The pandemic’s impact on pharma and medical packaging solutions

Roy Butcher, Procurement Manager at Southgate Packaging, discusses the critical role of pharmaceutical packaging during the pandemic, the rise of e-commerce and the need to supply secure and safe solutions

During the past year, ensuring medical products are available to both healthcare professionals and consumers has been key. As a result, the packaging industry has worked hard to provide innovative solutions using both traditional and e-commerce distribution channels with quick turnaround times.

From this, it has been highlighted to the world that it’s the perfect partnership between medical advancements and the right packaging that has enabled effective supply.

It is estimated that the pharmaceutical packaging market will experience growth at a compound annual rate of 6.1% during the forecast period of 2020–2027. This growth has and will be accompanied by changes in technical requirements and market demands that are driving opportunities for innovation.

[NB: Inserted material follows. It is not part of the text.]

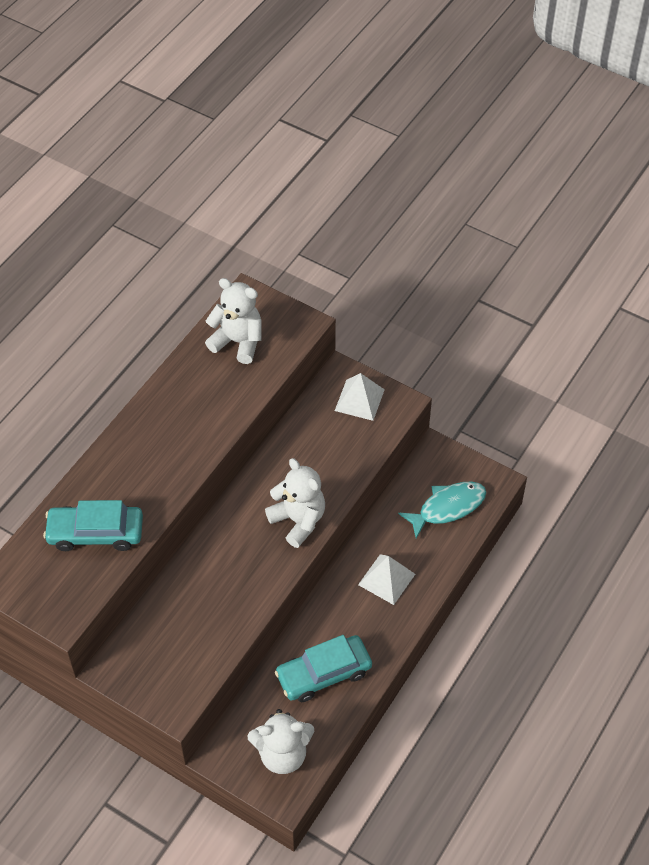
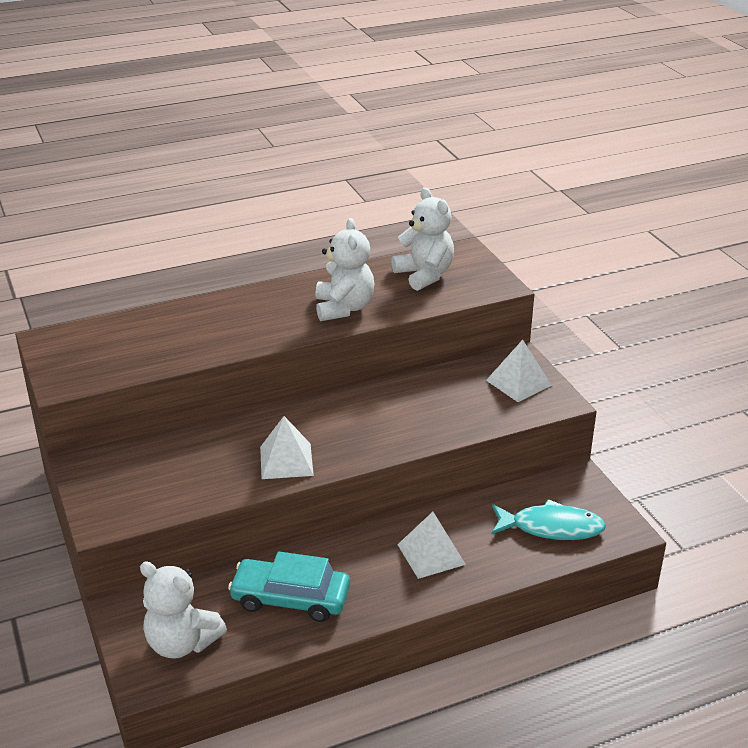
camera: 35 degrees right, 20 degrees down
turquoise car [43,500,143,551] -> none
white teddy bear [265,458,325,548] -> white teddy bear moved to [315,218,374,321]
none -> white pyramid [260,416,314,479]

One aspect of the market that has seen huge growth, and one which we have witnessed first-hand, is e-commerce pharmaceuticals. Although this has been a practice for some time now, 4.3 million adults across the UK have ordered medication online for the first time since the start of the pandemic.

There are various reasons why people have turned to postal deliveries for their medication, such as ease and convenience, to avoid making journeys to the pharmacy and to prevent the risk of infection from COVID-19.

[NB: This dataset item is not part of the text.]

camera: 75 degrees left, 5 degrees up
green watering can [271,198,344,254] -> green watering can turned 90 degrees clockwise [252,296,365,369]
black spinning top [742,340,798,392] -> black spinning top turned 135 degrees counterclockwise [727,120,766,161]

It will be interesting to see if this drastic shift in behaviour is set to stay in the long-term and, if so, how this will change the way the pharma and packaging industries work in harmony.

Roy Butcher

Ensuring that pharmaceutical products are delivered from factory to patient in a safe yet efficient manner is a complex operation. Complex restrictions and performance requirements must be met, all while ensuring that the product is protected and untampered on its journey.

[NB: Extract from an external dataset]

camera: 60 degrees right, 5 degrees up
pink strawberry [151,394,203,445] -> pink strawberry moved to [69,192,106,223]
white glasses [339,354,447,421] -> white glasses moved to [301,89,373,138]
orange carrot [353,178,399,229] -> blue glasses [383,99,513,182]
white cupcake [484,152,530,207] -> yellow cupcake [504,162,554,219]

As a result, packaging companies are consistently introducing new ways to manufacture, assemble, fill and seal pharma products to ensure successful end-to-end delivery.

At Southgate, we design our products with safety at the forefront. For example, our range of Tegracheck security tapes are made with an aggressive adhesive that prevents removal of the tape without clear evidence, revealing an “OPEN VOID” message.

And, last year, we wrapped up five million NHS COVID-19 home testing kits using our range of self-seal bags to minimise the danger of excessive handling and contamination. Our design meant that the tests could be quickly and efficiently sealed and sent out to people who were unable to attend test sites.

Adding to the complex requirement of security is the ever-growing need for sustainable packaging. Typically, pharmaceutical packaging is disposable; but, since the pandemic, the utilisation of single-use packaging has seen an even greater increase.

In the pharma industry, requirements such as performance, processing and cost outweigh the need for sustainability. Yet, the industry is still working hard to minimise its environmental impact and introduce more recyclable solutions that don’t compromise performance.

Undoubtedly, designing and specifying the packaging used throughout the end-to-end supply for medicines is a complex challenge — and the packaging specialist’s role has been a critical one throughout the pandemic.

Yet, our function is becoming ever more important as we prepare to meet new consumer requirements, sustainability goals and increased demand. A challenge that Southgate accepts.